Pío Baroja dijo de él "que la espiritualidad estaba por encima de la técnica, como ocurre con los buenos pintores impresionistas, en contraste con otros paisajistas de su tiempo, que resultaban vulgares y fotográficos". Y Gustavo Cochet que "Regoyos es el poeta sensible y su pintura, exenta de toda literatura, es la expresión pura de la verdadera alma en su íntima y profunda realidad".




Pinchad aquí si os apetece leer nuestros cuentos

domingo, 29 de octubre de 2017

Amantes de mis cuentos: El mudo


Biblioteca de Mark Twain






A mis años recuerdo haber sido feliz por un instante. Hubo un chico dentro de mi cabeza al que parecía que yo le gustaba. Nunca lo supe a ciencia cierta. Miraditas, leves rozamientos, préstamos de libros, siempre a mi vera, pero palabras de amor o algo relacionado con ese verbo, ni por asomo. En cambio, yo lo amaba.
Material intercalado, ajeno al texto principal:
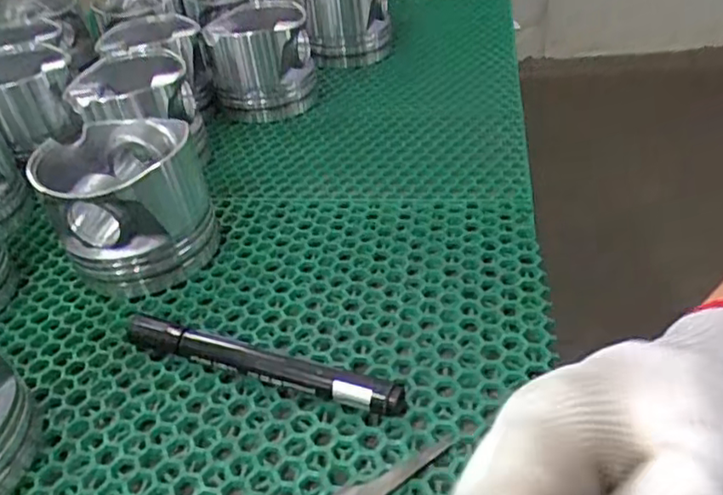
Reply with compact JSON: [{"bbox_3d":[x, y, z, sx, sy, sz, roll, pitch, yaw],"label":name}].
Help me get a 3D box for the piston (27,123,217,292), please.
[{"bbox_3d":[-0.133,-0.026,0.377,0.082,0.074,0.082,-12,38,-7],"label":"piston"}]

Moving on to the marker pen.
[{"bbox_3d":[-0.049,0.056,0.306,0.143,0.016,0.014,11,41,21],"label":"marker pen"}]

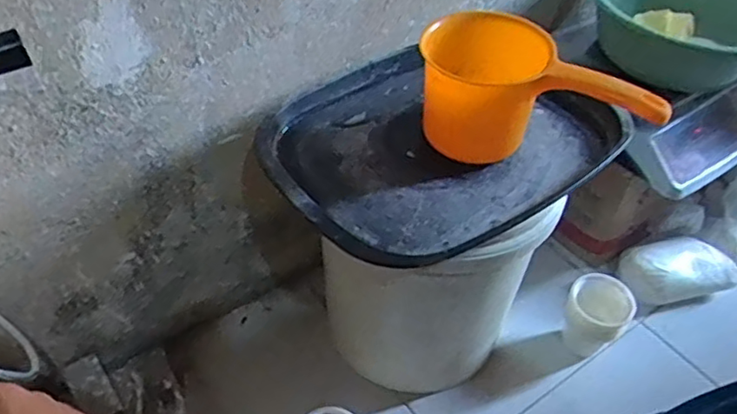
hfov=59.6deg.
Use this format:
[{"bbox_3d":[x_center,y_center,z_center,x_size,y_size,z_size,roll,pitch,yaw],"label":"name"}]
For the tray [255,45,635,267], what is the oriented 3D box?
[{"bbox_3d":[0.092,-0.081,0.746,0.427,0.047,0.294,-33,56,-30],"label":"tray"}]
Sé que parece cursi, pero es la verdad.

Una tarde de primavera, era víspera de exámenes, nos encontrábamos el grupo de clase sentados en la hierba, cuando alguien preguntó si sabíamos lo que se prometían uno al otro en la ceremonia matrimonial. Yo sí, yo también, dijimos al unísono los dos panolis. Y mirándonos a los ojos repetimos aquello de: Yo fulanita, yo menganito me entrego a ti…, para amarte y honrarte hasta que la muerte nos separe.

La emoción que nos embargó fue de tal calibre que nuestras miradas se eternizaron por dos minutos. Cerré los ojos y me vi ante el altar, vestida de blanco y recibiendo el beso tras “Os declaro marido y mujer”. 

Pasaron los años y terminamos los estudios. Se marchó a otro país. Yo seguí soltera. Nunca encontré a nadie, ni juez ni párroco, que me eximiera de aquella promesa que no fue refrendada por una firma.

Ayer, al cabo de cincuenta años, nos encontramos en la misma biblioteca, entre los paneles de marquetería. Se me cayeron los libros. El bibliotecario vino en mi ayuda, ninguno de los dos estábamos para agacharnos. Él me miraba con unos ojos desgastados por el tiempo sin musitar palabra. Sonreímos. Y fue como si nuestra promesa de amor se renovara.